▶ **TASK**:
In the listing below, the lines starting with the line with "Figure 5. Design" and going on through the line with "Figure 3. National" are to be reproduced exactly, and only those.

▶ **SOURCE RECORDS**:
-- -- --

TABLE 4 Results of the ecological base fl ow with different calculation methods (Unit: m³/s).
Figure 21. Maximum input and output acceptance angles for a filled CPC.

-- -- --

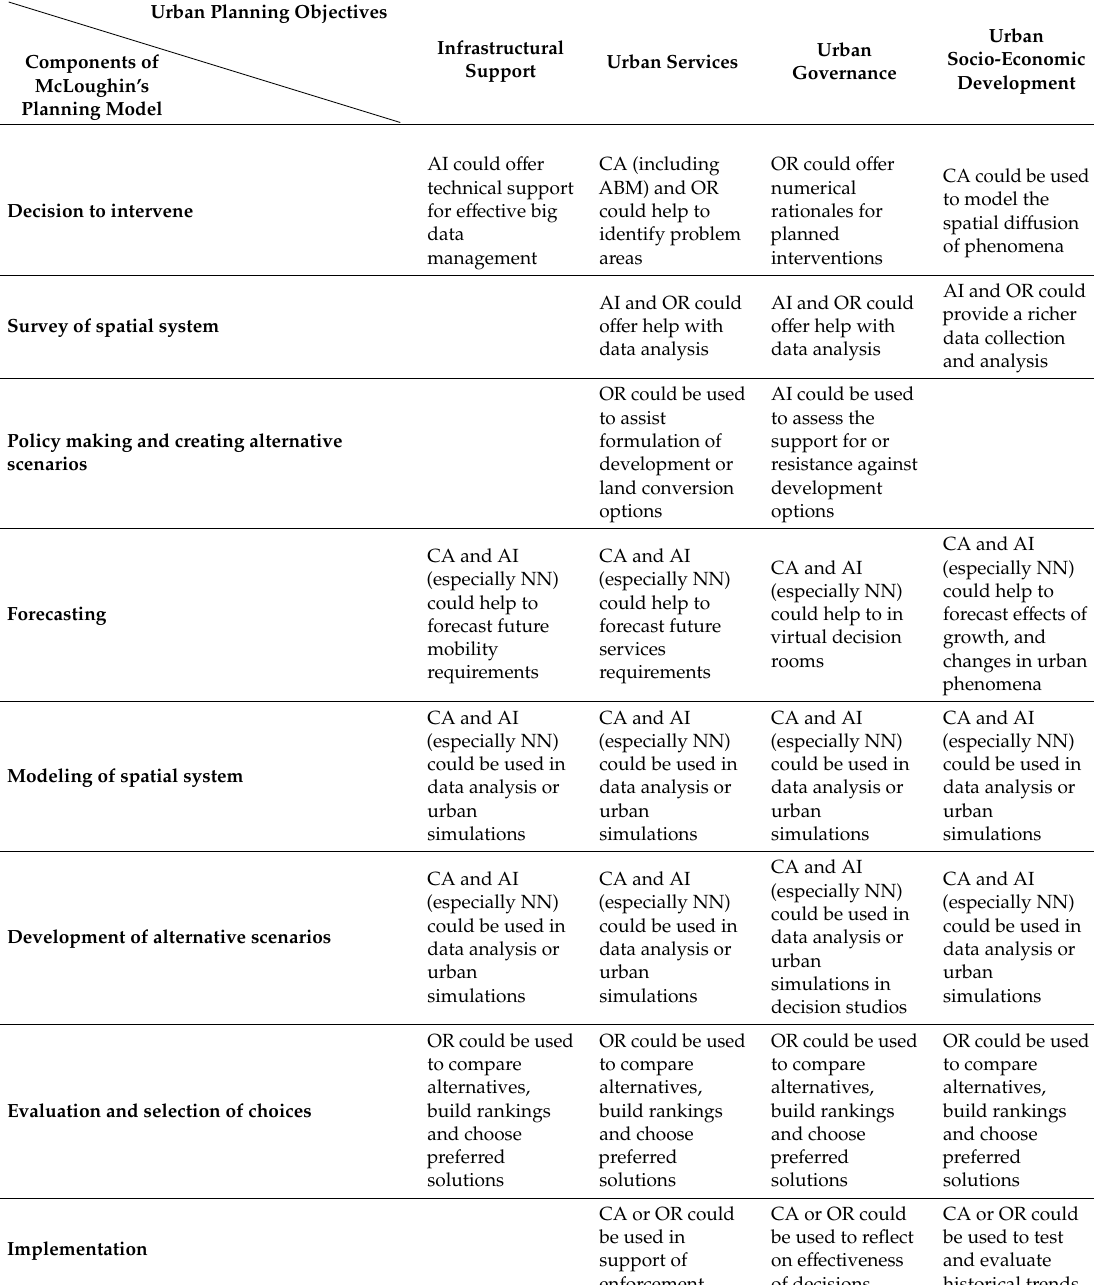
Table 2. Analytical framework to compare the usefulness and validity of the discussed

-- -- --

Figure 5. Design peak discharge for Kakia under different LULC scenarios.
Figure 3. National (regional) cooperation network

-- -- --

▶ **SOLUTION BELOW**:
Figure 5. Design peak discharge for Kakia under different LULC scenarios.
Figure 3. National (regional) cooperation network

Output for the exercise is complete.